I got a message from my old roomie saying she was ‘impressed’ at my latest art work -wtf I have no idea which ‘latest art work’ as I hadn’t done anything in months except for few drawings here and there that I haven’t even published- I have to be dead honest that I’ve been reluctant to start drawing again, stupidly enough because in a way it should be interesting to see what comes out after such a long time – I noticed that message ‘woke me up’ literally like Oh! right! ‘art work’ aha… yes me going to ‘art school’ – lol. So I’ll see and not try to see it as a fucking vain activity to do while the world is crumbling down – that’s mostly the ‘idea’ running behind my back I mean, in the back of my head when thinking ‘art’ – ‘how shallow, how selfish, how purpose-less doing that while everything and everyone is just going mad’ – but, okay , it’s for the sake of getting a title within the system – I just breathe through it and do what I can do which I am aware isn’t such a ‘struggle point’ for me, it’s more when I place it into context that the shit comes – so, i’ll just learn how to walk in that again after over a year of not really doing ‘something’. I tend to create an idea of ‘how it will be’ and generally that idea will be a lot ‘more’ of an experience than actually being walking in the school and attending classes and so on.

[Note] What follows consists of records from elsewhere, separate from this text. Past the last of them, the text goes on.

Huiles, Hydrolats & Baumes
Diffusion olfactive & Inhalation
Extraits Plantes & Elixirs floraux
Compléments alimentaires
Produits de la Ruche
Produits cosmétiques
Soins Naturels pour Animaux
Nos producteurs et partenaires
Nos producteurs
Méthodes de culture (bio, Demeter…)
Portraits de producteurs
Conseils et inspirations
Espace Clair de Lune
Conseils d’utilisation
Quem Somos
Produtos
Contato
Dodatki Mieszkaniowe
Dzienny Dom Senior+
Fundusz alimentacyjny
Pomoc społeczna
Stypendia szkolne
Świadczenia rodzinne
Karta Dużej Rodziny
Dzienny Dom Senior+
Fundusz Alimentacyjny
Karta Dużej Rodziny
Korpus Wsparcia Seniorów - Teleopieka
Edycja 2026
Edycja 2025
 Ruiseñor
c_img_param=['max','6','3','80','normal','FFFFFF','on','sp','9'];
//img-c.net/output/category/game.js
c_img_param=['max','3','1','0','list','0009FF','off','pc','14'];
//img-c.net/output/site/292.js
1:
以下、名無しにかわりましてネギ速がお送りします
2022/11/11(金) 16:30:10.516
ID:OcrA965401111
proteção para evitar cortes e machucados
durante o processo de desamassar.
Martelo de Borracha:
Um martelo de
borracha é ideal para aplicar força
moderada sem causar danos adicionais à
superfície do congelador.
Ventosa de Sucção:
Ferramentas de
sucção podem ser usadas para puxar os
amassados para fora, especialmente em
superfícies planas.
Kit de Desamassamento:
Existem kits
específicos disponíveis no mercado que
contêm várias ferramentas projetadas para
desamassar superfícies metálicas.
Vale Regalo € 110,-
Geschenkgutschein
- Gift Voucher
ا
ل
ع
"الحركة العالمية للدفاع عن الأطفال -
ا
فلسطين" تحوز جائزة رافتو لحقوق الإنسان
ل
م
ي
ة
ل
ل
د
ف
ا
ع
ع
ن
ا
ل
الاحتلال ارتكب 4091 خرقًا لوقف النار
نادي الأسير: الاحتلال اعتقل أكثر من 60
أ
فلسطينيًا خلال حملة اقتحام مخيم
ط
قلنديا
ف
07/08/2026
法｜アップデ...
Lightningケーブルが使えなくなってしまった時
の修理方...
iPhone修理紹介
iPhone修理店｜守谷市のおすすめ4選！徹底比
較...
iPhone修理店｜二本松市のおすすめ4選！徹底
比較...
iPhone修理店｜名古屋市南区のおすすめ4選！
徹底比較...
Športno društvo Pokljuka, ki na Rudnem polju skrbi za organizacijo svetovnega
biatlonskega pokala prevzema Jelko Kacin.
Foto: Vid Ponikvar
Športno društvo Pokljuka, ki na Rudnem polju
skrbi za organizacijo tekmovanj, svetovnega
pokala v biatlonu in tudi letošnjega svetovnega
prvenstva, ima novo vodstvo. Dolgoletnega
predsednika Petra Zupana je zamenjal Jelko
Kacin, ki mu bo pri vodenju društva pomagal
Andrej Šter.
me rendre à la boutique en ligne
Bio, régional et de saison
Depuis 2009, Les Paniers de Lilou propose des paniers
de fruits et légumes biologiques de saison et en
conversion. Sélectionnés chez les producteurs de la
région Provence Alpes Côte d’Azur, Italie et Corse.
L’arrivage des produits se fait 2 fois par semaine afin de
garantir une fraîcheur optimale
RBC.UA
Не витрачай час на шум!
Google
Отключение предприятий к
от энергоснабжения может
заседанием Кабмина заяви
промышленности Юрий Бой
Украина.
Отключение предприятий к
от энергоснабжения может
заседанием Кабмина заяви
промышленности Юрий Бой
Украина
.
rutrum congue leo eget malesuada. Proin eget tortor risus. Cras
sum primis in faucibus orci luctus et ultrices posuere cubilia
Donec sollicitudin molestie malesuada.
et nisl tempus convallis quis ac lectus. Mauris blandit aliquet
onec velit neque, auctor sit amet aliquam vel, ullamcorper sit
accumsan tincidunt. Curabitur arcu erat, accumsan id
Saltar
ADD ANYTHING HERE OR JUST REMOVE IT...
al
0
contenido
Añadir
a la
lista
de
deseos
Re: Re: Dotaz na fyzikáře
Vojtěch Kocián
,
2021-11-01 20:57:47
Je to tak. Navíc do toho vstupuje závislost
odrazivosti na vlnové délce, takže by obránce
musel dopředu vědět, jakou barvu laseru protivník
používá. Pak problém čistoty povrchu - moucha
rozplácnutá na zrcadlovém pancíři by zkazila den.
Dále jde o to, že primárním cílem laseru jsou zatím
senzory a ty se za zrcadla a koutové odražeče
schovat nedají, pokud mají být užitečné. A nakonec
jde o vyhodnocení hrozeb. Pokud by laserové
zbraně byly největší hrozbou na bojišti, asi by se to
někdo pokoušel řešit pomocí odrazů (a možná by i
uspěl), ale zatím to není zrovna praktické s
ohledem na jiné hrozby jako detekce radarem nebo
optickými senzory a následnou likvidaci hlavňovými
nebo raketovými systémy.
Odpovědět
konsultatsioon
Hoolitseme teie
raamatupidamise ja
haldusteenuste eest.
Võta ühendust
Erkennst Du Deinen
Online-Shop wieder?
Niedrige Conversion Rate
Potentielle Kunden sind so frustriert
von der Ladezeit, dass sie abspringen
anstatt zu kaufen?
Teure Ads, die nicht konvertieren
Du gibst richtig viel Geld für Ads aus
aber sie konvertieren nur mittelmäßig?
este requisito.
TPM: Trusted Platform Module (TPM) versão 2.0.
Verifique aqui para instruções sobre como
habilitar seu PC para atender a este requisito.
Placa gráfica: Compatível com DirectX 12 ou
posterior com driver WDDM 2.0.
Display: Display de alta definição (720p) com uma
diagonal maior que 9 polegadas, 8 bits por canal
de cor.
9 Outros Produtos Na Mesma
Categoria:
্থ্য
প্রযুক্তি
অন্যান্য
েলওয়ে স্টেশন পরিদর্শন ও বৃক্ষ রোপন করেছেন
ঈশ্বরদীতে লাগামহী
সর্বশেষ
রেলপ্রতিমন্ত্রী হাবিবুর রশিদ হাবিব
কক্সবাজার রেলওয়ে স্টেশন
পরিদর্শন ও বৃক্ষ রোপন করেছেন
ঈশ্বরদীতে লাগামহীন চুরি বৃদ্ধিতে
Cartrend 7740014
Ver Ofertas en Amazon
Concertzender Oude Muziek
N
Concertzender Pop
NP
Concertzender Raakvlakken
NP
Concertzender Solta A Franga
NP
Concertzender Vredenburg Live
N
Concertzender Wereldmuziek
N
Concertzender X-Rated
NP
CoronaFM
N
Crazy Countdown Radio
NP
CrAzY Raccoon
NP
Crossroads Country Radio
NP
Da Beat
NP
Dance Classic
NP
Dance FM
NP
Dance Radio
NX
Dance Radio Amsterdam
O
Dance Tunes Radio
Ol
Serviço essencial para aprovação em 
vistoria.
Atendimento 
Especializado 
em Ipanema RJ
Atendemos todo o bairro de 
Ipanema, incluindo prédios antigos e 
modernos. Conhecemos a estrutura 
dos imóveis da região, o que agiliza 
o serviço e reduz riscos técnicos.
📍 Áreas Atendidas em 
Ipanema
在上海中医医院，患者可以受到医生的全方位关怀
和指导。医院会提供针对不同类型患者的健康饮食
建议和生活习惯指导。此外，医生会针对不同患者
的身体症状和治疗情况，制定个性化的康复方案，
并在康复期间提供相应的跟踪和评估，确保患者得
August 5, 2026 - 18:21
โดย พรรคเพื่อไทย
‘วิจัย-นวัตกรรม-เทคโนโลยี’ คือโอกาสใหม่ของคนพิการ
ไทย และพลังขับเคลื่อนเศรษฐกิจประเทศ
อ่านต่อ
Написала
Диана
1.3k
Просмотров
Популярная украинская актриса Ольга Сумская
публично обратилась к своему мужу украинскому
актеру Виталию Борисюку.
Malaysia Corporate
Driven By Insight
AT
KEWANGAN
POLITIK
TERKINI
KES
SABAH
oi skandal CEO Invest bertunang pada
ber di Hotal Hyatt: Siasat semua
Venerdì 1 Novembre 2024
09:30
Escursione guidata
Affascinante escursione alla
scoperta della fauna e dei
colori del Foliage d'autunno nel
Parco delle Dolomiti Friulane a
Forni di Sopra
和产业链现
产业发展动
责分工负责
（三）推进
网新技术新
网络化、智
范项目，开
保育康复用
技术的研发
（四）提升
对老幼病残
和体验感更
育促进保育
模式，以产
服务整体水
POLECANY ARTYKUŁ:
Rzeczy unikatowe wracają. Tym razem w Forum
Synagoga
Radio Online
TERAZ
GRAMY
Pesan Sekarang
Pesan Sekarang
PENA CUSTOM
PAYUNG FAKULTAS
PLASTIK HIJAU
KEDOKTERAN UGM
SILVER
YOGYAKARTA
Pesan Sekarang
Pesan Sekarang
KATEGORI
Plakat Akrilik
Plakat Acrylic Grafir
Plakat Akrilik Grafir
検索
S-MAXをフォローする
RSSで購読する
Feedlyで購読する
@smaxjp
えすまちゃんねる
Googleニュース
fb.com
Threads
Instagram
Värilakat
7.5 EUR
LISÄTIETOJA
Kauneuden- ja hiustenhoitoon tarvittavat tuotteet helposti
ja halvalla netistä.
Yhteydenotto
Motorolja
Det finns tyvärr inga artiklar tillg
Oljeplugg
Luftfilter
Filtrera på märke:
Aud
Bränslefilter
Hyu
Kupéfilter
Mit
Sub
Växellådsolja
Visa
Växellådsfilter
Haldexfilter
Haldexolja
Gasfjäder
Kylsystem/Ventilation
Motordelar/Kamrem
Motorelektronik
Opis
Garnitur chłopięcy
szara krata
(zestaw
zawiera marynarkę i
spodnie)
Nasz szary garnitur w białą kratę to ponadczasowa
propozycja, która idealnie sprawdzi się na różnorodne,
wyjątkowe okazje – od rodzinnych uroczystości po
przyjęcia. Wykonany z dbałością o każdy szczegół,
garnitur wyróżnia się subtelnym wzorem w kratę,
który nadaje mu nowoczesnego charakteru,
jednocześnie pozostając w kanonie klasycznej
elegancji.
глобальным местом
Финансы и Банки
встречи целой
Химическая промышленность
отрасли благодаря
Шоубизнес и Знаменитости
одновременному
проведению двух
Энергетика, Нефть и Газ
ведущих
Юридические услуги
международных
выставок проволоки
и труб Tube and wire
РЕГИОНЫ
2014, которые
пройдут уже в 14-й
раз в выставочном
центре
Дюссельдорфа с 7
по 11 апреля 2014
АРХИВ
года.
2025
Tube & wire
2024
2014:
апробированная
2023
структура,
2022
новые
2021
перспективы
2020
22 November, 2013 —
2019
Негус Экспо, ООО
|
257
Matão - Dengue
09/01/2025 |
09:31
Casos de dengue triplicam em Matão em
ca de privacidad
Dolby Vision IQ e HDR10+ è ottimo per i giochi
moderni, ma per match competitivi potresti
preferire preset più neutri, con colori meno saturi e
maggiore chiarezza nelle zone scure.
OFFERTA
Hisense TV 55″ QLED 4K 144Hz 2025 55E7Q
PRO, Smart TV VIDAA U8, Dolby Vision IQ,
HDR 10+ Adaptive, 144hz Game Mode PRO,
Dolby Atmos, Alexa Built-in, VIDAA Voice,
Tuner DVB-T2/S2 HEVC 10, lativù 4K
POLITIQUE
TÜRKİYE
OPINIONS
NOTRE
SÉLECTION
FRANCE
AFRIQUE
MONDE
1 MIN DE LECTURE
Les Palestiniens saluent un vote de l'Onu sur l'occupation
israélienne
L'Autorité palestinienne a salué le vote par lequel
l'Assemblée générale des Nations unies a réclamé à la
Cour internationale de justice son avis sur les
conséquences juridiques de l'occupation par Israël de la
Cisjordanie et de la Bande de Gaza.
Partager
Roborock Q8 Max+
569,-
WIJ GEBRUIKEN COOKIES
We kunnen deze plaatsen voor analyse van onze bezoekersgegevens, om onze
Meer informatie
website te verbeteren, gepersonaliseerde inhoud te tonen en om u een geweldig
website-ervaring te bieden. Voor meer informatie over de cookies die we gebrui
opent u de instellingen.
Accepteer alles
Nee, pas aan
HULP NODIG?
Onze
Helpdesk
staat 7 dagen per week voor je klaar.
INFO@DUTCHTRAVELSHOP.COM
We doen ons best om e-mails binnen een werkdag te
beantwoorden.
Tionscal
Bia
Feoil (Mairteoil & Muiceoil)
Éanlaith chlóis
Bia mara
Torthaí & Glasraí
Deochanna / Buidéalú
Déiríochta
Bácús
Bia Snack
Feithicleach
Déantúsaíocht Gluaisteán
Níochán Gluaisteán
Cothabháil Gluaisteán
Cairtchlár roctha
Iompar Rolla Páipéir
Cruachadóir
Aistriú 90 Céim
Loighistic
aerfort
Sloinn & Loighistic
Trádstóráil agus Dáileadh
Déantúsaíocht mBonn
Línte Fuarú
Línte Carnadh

okay, that’s it for now – just some general experiences, nothing ‘transcendental’ here, just confirming the views on this world and how it is going downward spiraling.
Though, no matter ‘what’ – I remain – so that way, fears and expectations and whatnot are able to be stopped and simply ‘go for the ride’ every day, do what I can, what Is here, to support when possible, to support myself, to give time for myself -which I haven’t been effectively doing – and yes, stopping future projections and concerns about anything! as it is all self-interest based. As I said to myself while walking – all I truly ‘want’ is just Equality in all ways, every-way that will stop all madness, all schizophrenia and all the ‘psychles’ that we’ve repeated ourselves as up to this day – (lol yes it is made-up word for psycho and cycles and it’s the second time in the day I’ve used it lol) – So, it’s like a motto ‘Tired of bullshit? Stop your mind’ that is it. Simple.